Bilahare, Hazret-i Ali, Hazret-i Osman'dan sonra halife olunca, iki taraftan toplam 70 bin kişinin şehit olduğu Sıffin savaşı sonunda, olayın çözülmesi hakemlere bırakılmıştı. Bazı kimseler hakem olayına karşı çıkıp, Hazret-i Ali'den ayrıldı. Bunlara "Harici" dendi. Bunlar her iki tarafa da kötü söz söylediler. Büyük günah işleyen kâfir olur dediler.
Devlete isyan eden Dahhak bin Kays el-Harici, silahlı adamları ile bir gün İmam-ı a’zamın yanına gelip der ki:
- Hakem olayının uygun olduğunu söylediğin için tevbe ediyor musun?
- Siz beni öldürmek için mi geldiniz, yoksa hakkın ortaya çıkması için mi?
- Maksadımız öldürmek değil, âyet ve hadislerle hakkın ortaya çıkması için geldik.
- Siz de âyet ve hadisten nakil yapacaksınız ben de. Fakat kimin haklı olduğunu nasıl anlayacağız? Bir jürinin bizi dinlemesi gerekmez mi?
- Evet gerekir. Mesela adamlarımızdan şu zat, çok bilgilidir, bunu hakem tayin edebiliriz.
- Tamam bildirdiğiniz zatı hakem tayin ediyoruz, sizin de buna bir itirazınız var mı?
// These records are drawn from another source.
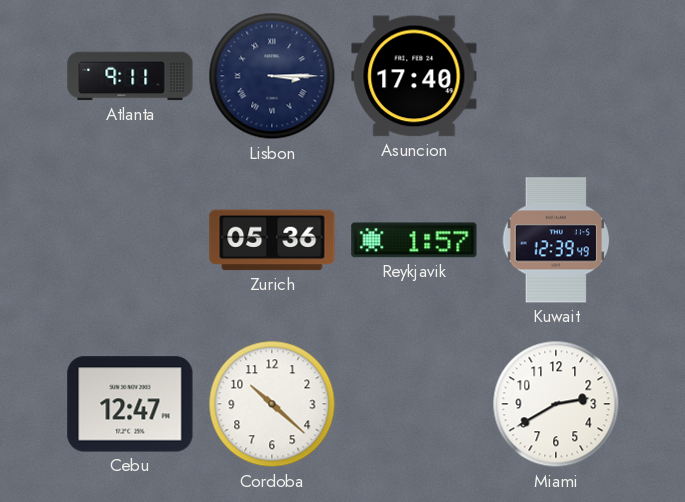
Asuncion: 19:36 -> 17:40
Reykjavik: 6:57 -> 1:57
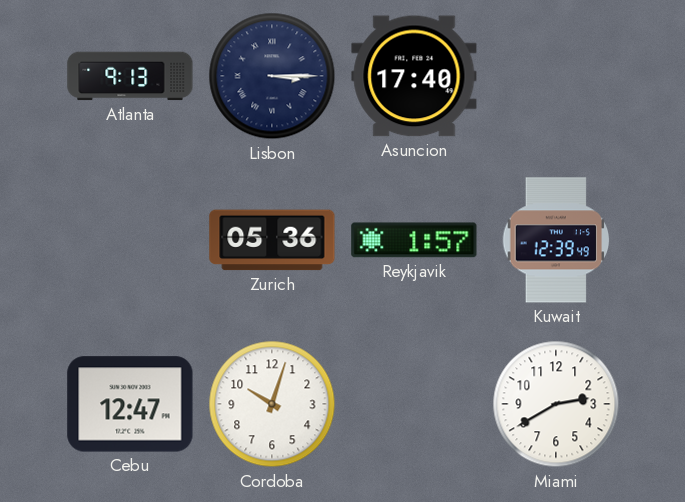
Atlanta: 9:11 -> 9:13
Cordoba: 10:22 -> 10:03
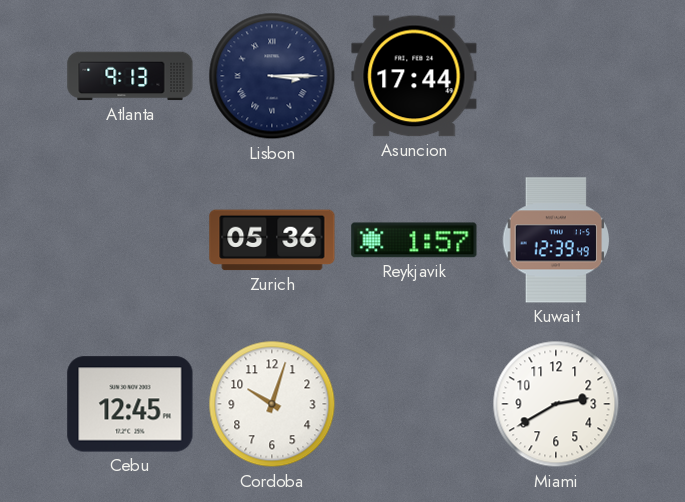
Asuncion: 17:40 -> 17:44
Cebu: 12:47 -> 12:45
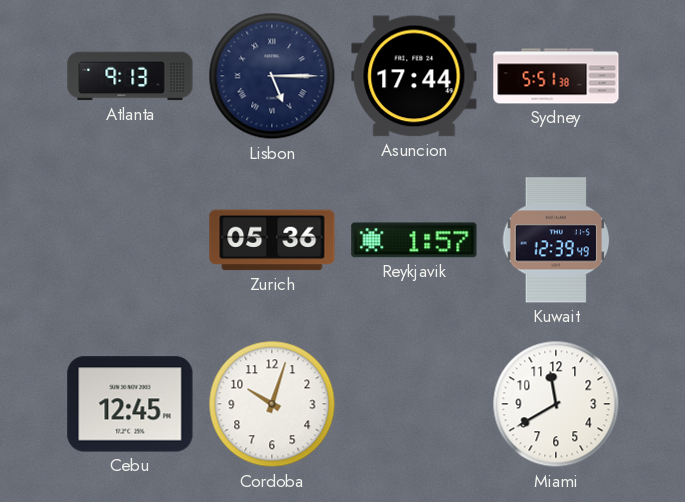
Lisbon: 3:15 -> 5:15
Sydney: none -> 5:51
Miami: 2:40 -> 11:40
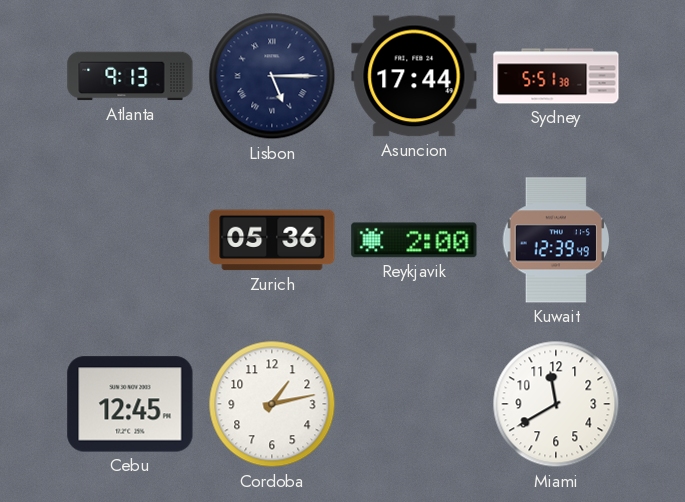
Reykjavik: 1:57 -> 2:00
Cordoba: 10:03 -> 1:13
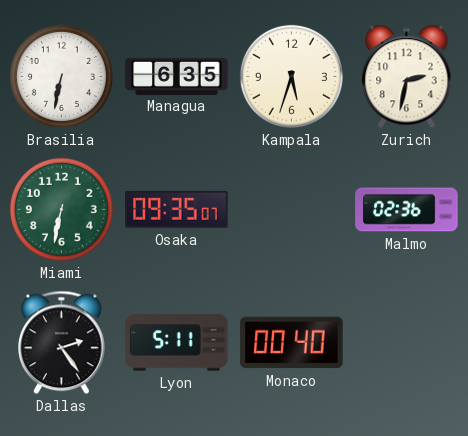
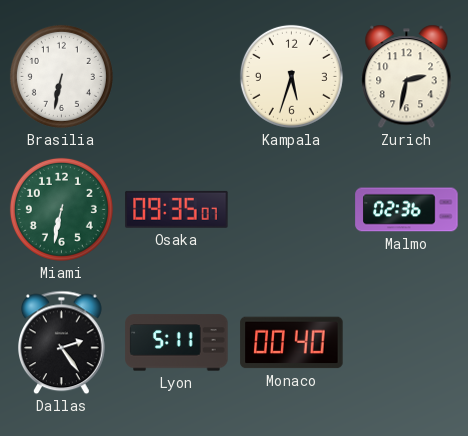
Managua: 6:35 -> none
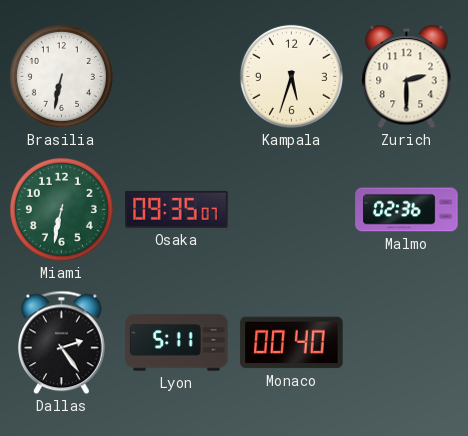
Zurich: 2:32 -> 2:30
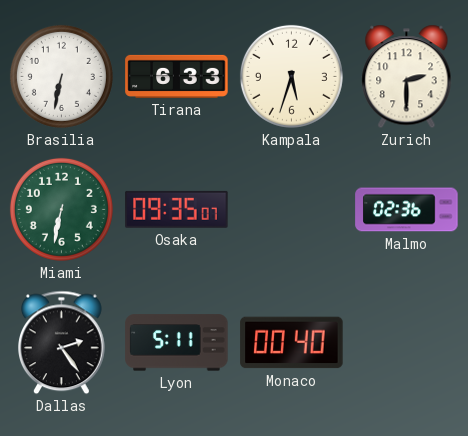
Tirana: none -> 6:33
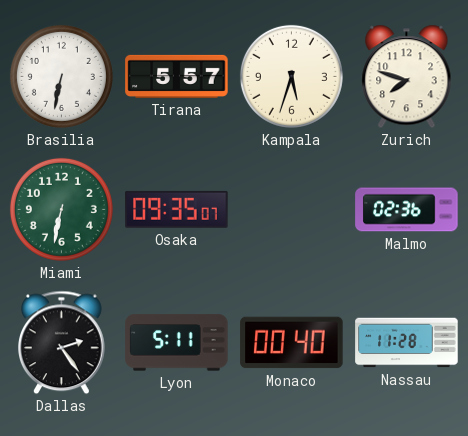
Tirana: 6:33 -> 5:57
Zurich: 2:30 -> 7:48
Nassau: none -> 11:28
- Hayır itirazımız yok, biz de bu zatın hakemliğini kabul ediyoruz.
İmam-ı a’zam hazretleri son noktayı koyar:
-Tartışmamız bitmiştir. Siz de hakem tayin etmeyi kabul ettiğinize göre mesele kalmamıştır.
Dahhak ve adamları bu durum karşısında donup kalmışlardır.